Your instructions: Show each line of the records that contains the string "Lemma". Case counts.

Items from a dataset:

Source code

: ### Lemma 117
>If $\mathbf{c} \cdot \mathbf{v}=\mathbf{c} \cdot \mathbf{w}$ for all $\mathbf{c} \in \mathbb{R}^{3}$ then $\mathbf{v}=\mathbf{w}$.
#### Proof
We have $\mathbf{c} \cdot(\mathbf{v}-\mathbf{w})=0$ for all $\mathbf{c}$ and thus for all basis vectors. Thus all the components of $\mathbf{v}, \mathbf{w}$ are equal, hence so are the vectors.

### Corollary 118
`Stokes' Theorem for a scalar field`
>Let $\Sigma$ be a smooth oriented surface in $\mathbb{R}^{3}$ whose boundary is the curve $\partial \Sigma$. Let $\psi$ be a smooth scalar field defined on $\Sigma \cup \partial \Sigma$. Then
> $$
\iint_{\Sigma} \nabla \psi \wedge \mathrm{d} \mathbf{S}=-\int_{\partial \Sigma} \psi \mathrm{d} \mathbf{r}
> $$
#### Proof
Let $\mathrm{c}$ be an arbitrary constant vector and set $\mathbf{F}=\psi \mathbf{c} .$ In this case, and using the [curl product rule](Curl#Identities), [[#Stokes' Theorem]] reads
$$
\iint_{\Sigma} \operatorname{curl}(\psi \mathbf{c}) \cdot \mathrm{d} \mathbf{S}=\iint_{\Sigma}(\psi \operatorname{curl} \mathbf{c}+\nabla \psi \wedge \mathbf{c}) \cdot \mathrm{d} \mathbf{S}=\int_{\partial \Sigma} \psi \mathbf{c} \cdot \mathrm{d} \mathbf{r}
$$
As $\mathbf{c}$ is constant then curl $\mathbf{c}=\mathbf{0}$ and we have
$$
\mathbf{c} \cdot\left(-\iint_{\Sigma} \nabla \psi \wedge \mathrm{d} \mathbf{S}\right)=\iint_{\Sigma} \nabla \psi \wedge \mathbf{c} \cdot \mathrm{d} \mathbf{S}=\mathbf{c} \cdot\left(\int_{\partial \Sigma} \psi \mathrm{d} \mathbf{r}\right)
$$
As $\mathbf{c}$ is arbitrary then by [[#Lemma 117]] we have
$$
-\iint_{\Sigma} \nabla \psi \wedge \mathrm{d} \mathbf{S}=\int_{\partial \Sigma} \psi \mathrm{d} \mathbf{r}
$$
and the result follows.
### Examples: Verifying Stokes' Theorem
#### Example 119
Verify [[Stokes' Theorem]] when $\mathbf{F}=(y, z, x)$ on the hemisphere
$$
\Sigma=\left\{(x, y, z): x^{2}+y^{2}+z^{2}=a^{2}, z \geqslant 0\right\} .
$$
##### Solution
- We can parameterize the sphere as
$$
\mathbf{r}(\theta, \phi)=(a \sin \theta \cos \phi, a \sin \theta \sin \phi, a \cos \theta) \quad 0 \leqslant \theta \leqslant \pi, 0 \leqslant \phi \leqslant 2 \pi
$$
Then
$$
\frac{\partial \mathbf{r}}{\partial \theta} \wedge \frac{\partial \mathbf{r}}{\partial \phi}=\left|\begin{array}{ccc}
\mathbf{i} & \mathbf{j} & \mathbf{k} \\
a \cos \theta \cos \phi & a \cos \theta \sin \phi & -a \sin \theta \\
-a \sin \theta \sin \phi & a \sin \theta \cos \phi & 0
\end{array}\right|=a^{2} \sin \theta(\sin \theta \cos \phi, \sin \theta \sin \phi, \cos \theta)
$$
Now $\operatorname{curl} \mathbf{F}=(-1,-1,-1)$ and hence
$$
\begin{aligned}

Task solution:
: ### Lemma 117
As $\mathbf{c}$ is arbitrary then by [[#Lemma 117]] we have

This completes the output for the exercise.